These are my notes from a recent conference, with enough redacted so you can see what I do, but enough showing so you can see I am not perfect or 100%. I didn't fill in some of the blanks as I've mentioned in later segments, I’m not building dossiers, I’m only writing out just enough information to jog my memory. Some of the experiences were highly memorable, so the names were enough.

In the end, the most important thing for your notes is that they are here for you to return to at any time during the conference. If you’ve done the pre-work of laying it out, you don’t have to expend energy to get back on track. You just find the next session or meal and pick it back up again.  

Transition Power Hour: Prioritize and Process  

It’s the last day of the conference. You are exhausted and it’s time to pack up and hit the road.

I’d argue that THIS is the most important time in this entire document, this liminal space between education and action that will determine if you actually learn anything from this event!  

Before things get “Back to Normal,” it is vital that you take the time to review your notes, whether alone or as a team. Here’s how I do it:  

  • Give yourself One Hour (or less) to Clean up.
    Before heading home or within 24 hours of landing back in reality, spend one dedicated hour to intentionally review your notes. This isn’t deep work, it’s just filling in the blanks where you forgot or didn’t have time/energy to upkeep things.  
  • Fill in missing details. While things are still fresh, make sure there are enough notes to make your notes make sense. Take out things that don’t make sense or that aren’t actually actionable or useful.  
  • Highlight key takeaways that actually matter. (Do this by hand before running through genAI! Don’t let a robot tell you what was important from your experience!)
  • Extract action items. Do this religiously, even if it's just "Follow up with $Name from $Company." Add them to a separate, trackable document: 
    • in a project management tool like Trello or Clickup,
    • a Personal Knowledge Management System (PKMS) like Logseq, or even
    • your PSA.

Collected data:
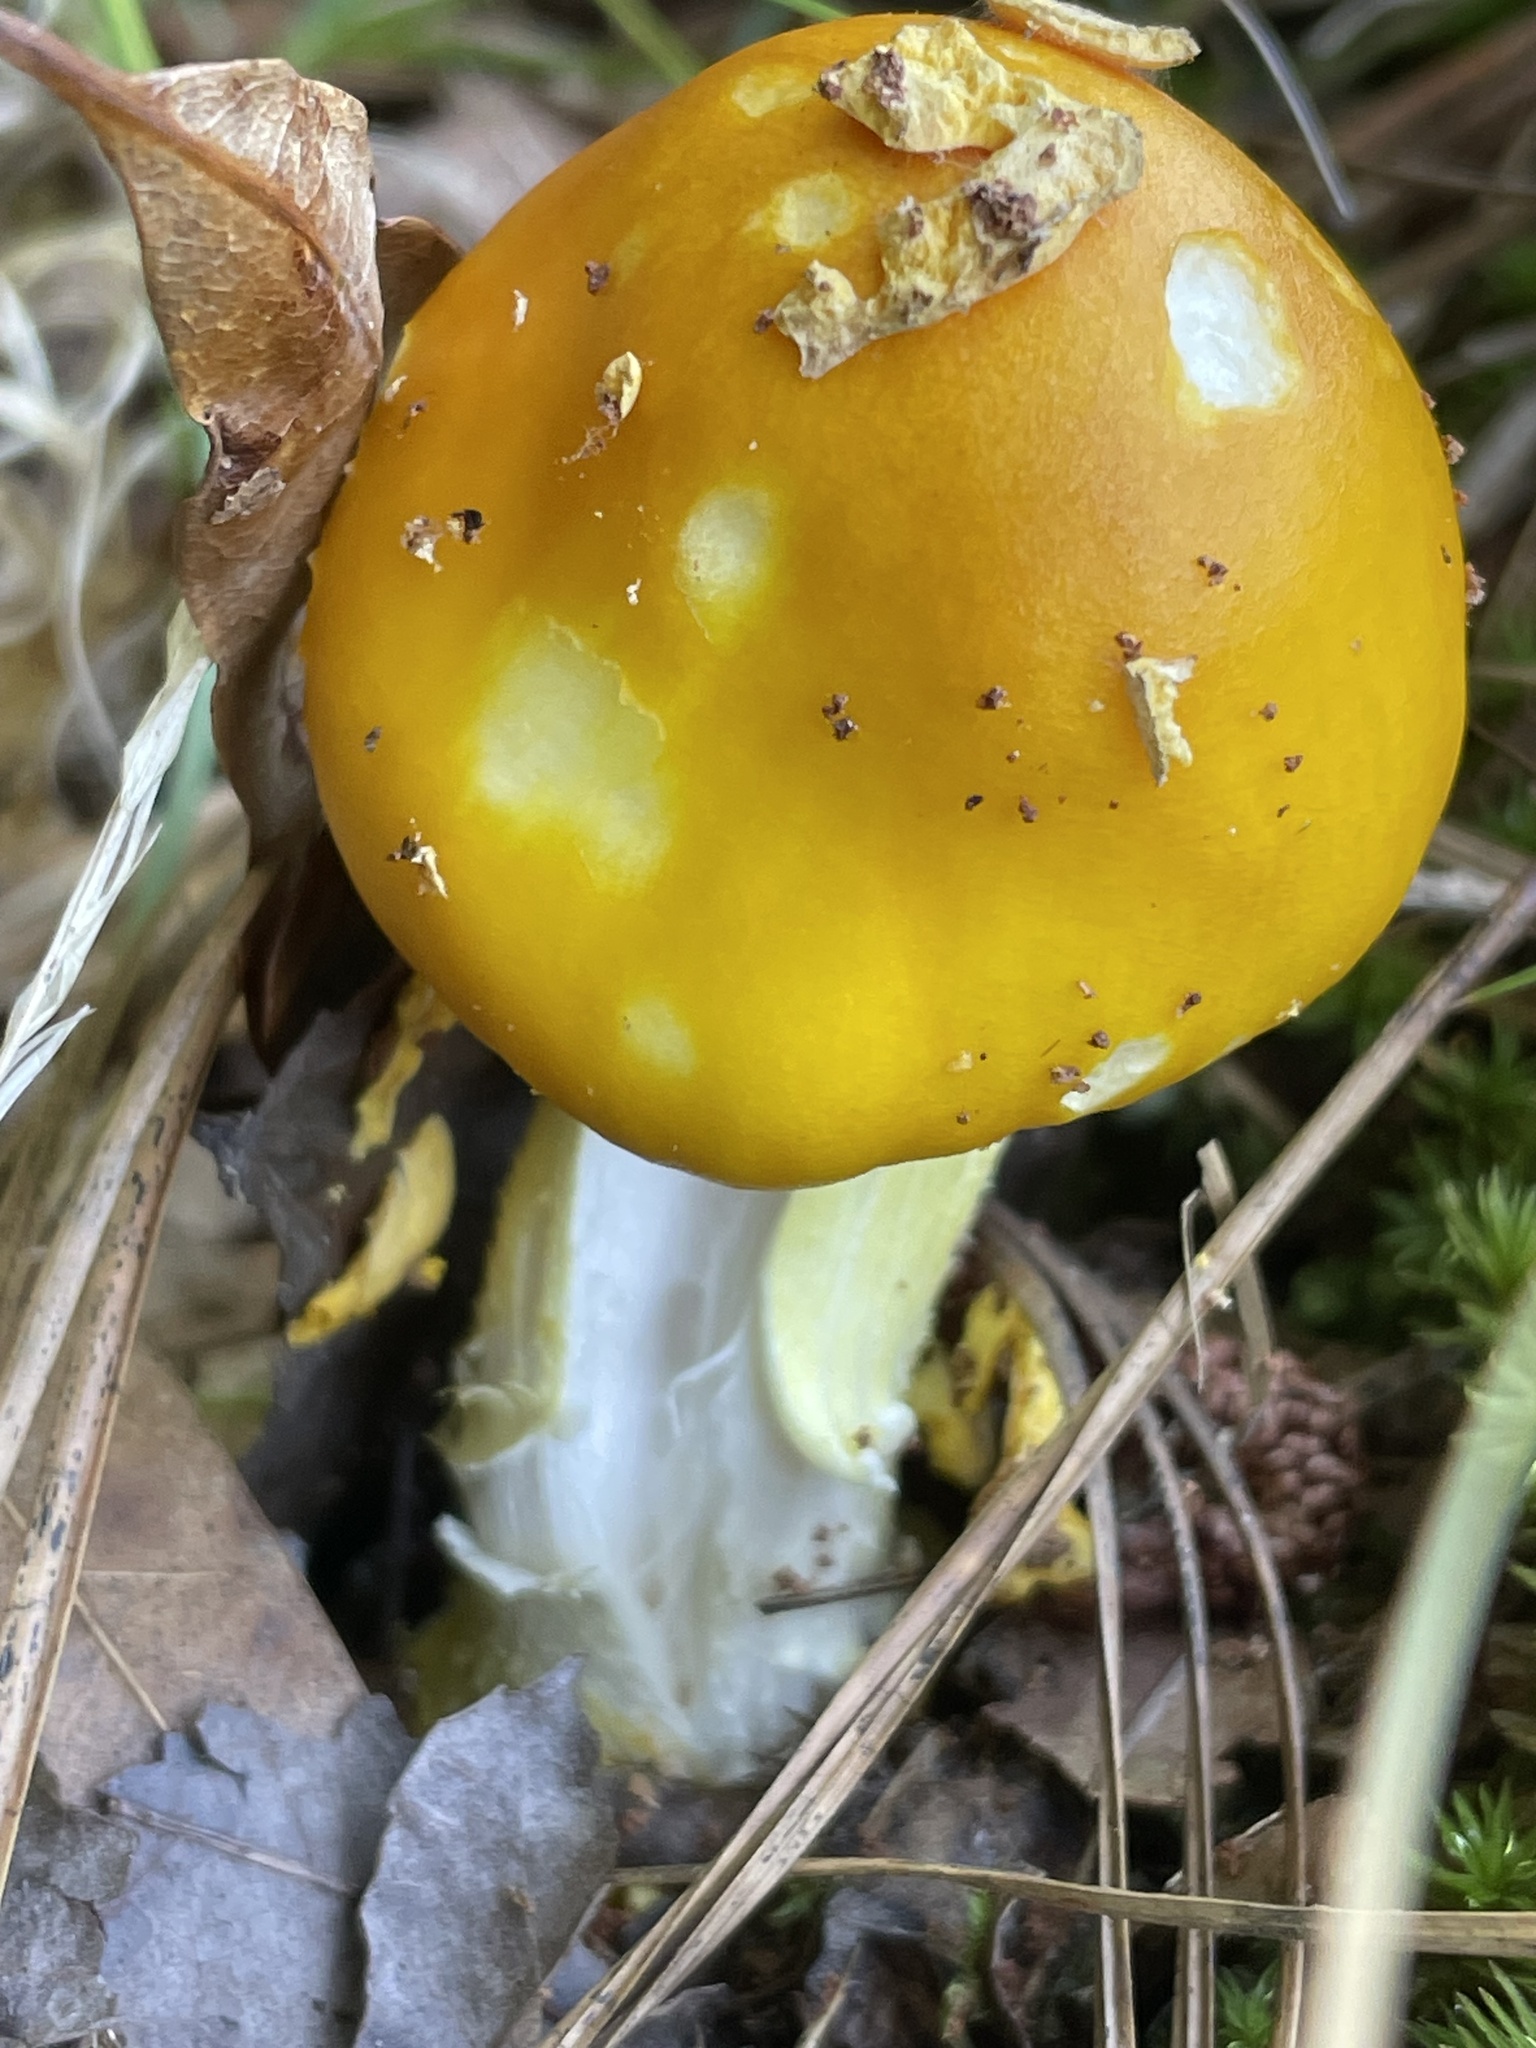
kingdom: Fungi
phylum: Basidiomycota
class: Agaricomycetes
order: Agaricales
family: Amanitaceae
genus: Amanita
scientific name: Amanita flavoconia
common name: Yellow patches
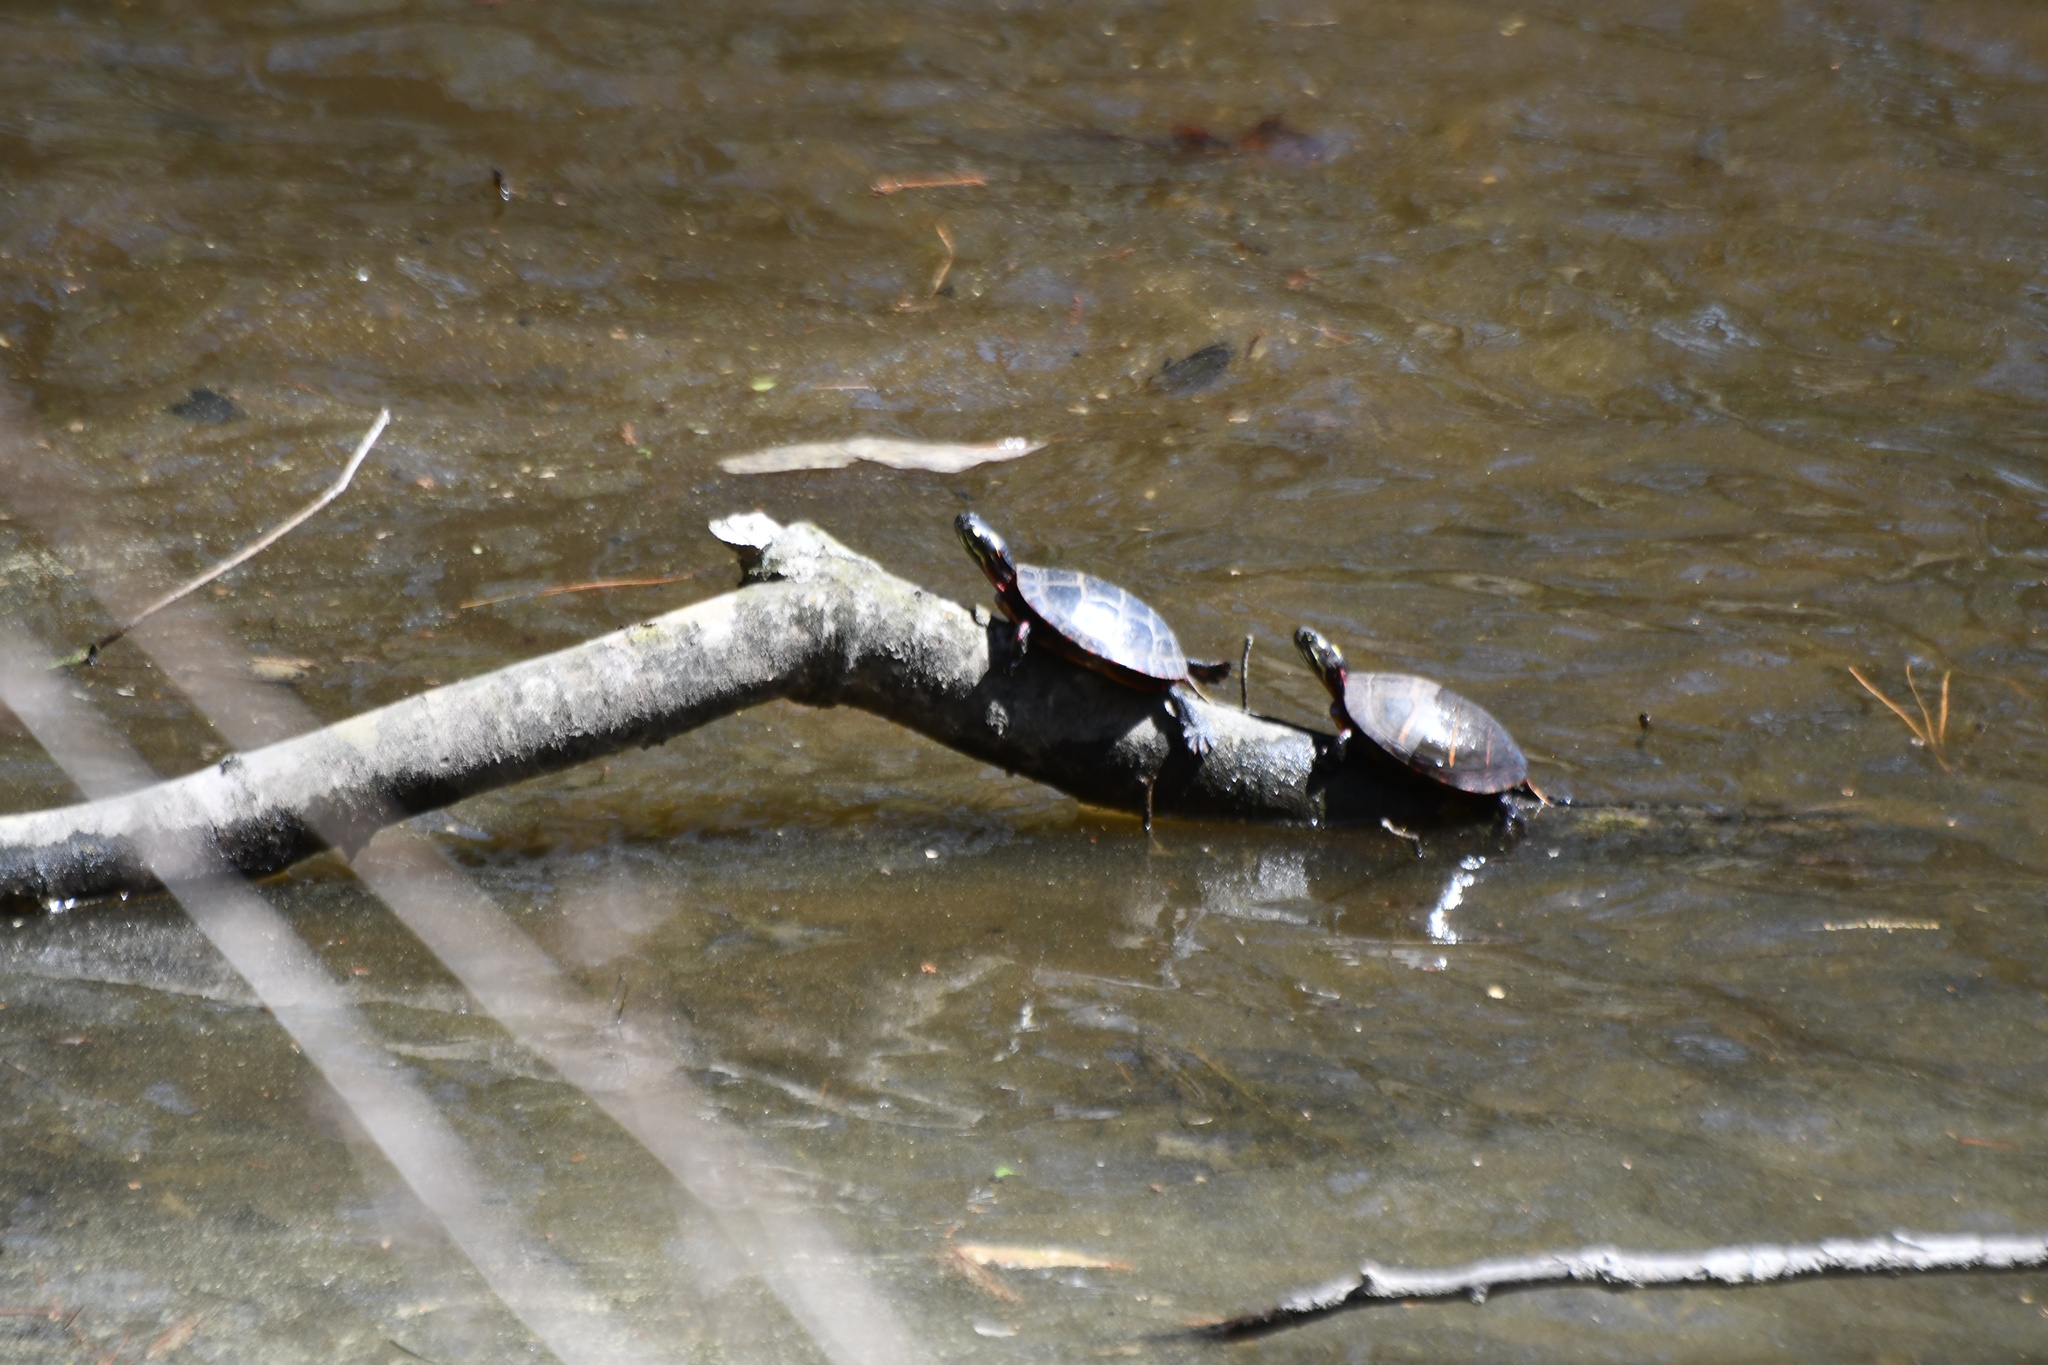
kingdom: Animalia
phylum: Chordata
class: Testudines
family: Emydidae
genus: Chrysemys
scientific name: Chrysemys picta
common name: Painted turtle
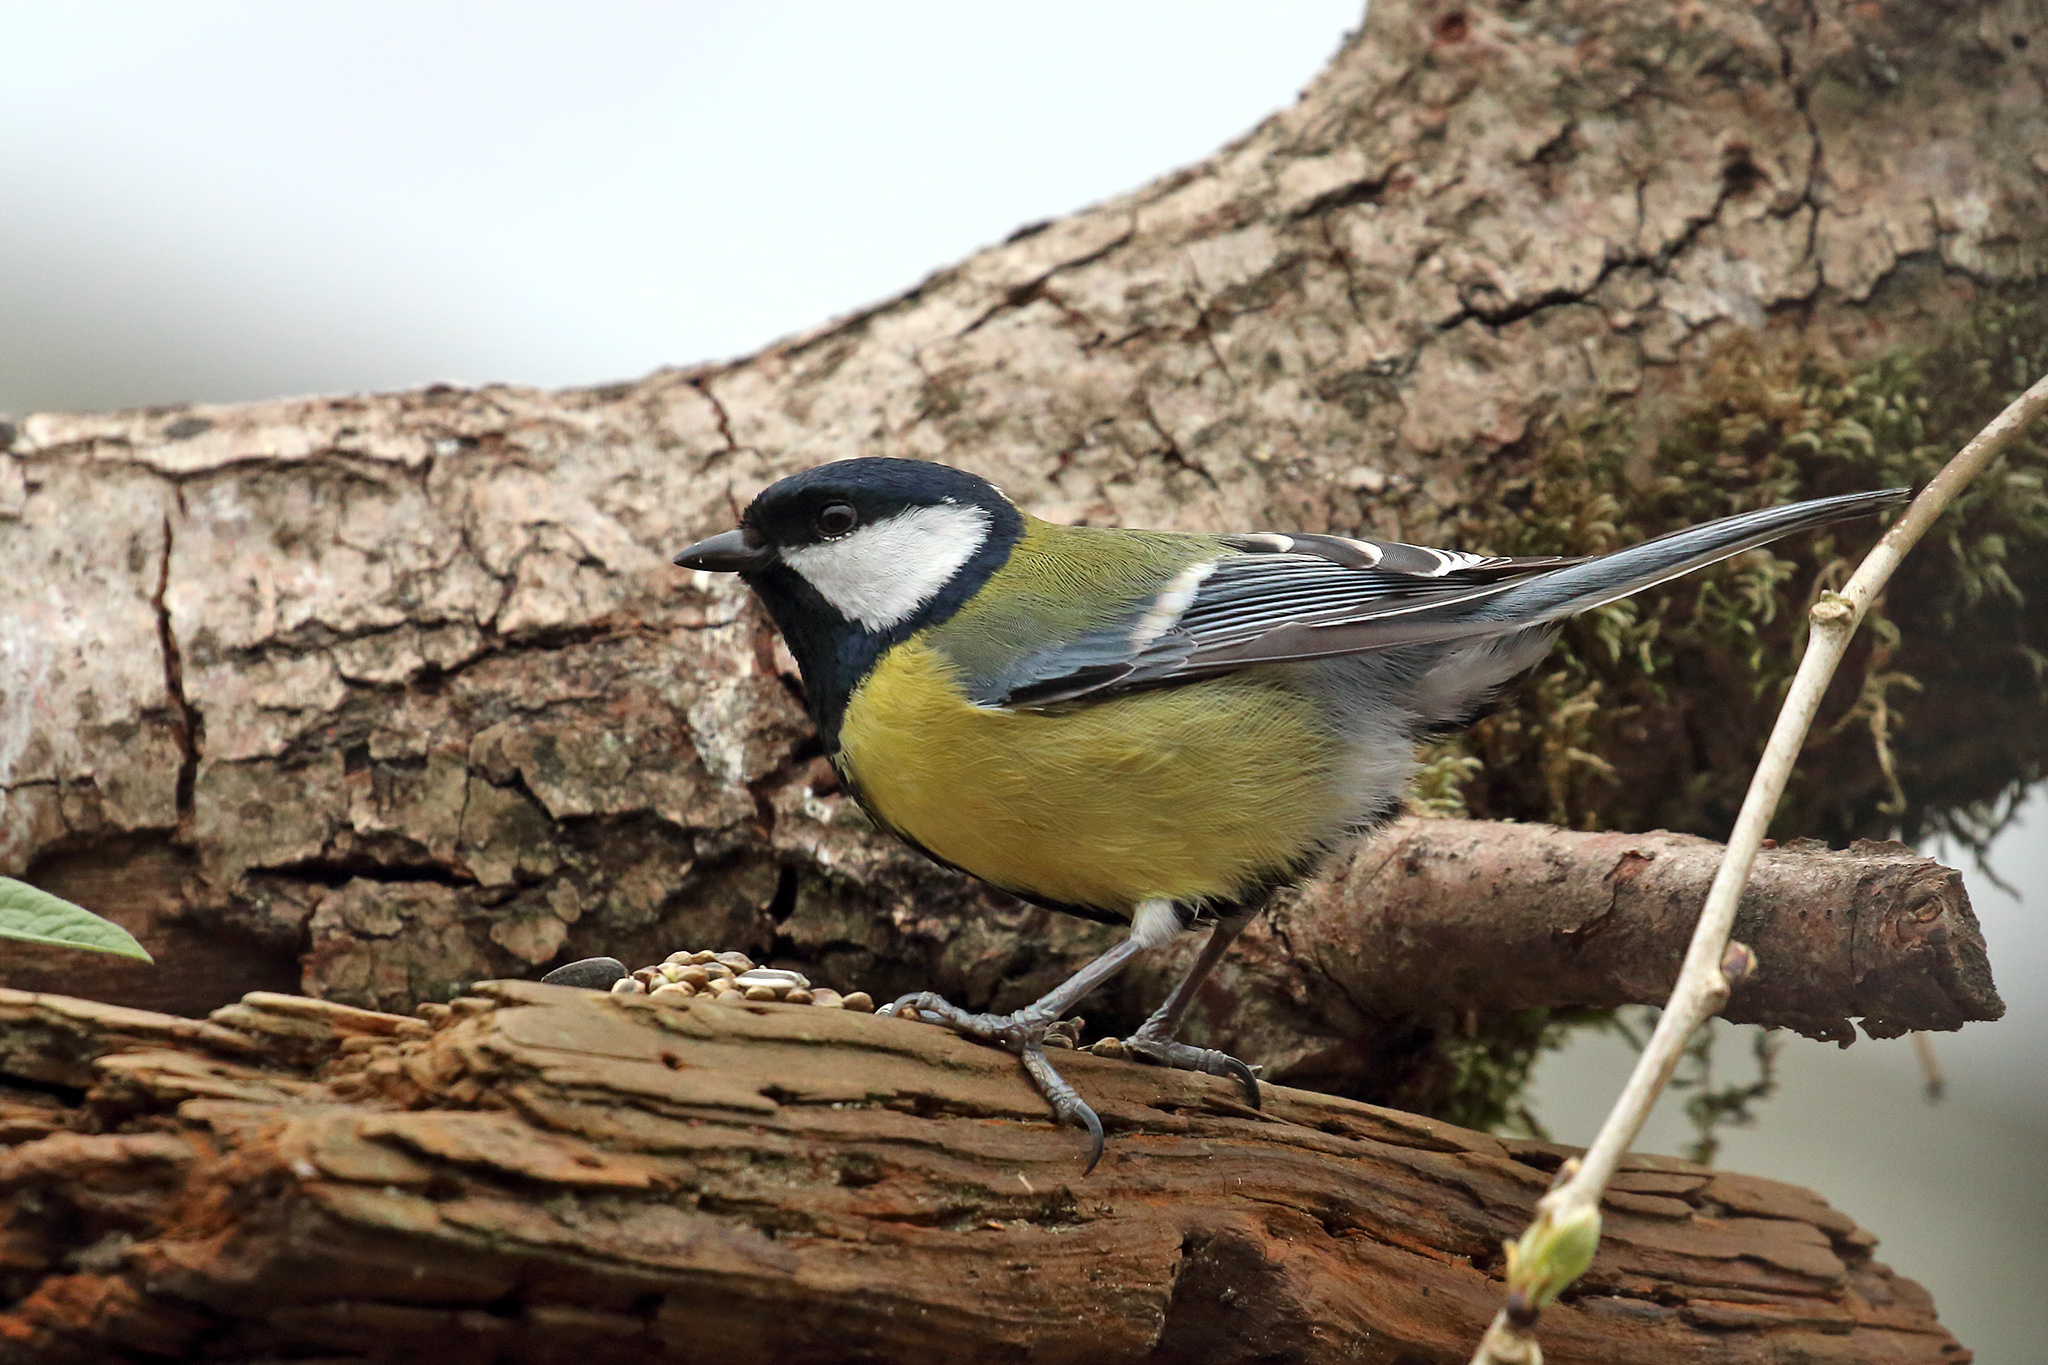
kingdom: Animalia
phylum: Chordata
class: Aves
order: Passeriformes
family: Paridae
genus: Parus
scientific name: Parus major
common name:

(TASKS)
[1] From the conference notes text above, retype everything from "In the end, the" down to "to Clean up.".
[2] According to the conference notes text above, how much time should be set aside to review and clean up notes after the event?

(WRITTEN ANSWERS)
[1]
In the end, the most important thing for your notes is that they are here for you to return to at any time during the conference. If you’ve done the pre-work of laying it out, you don’t have to expend energy to get back on track. You just find the next session or meal and pick it back up again.  

Transition Power Hour: Prioritize and Process  

It’s the last day of the conference. You are exhausted and it’s time to pack up and hit the road.

I’d argue that THIS is the most important time in this entire document, this liminal space between education and action that will determine if you actually learn anything from this event!  

Before things get “Back to Normal,” it is vital that you take the time to review your notes, whether alone or as a team. Here’s how I do it:  

  • Give yourself One Hour (or less) to Clean up.

[2] One dedicated hour, or less.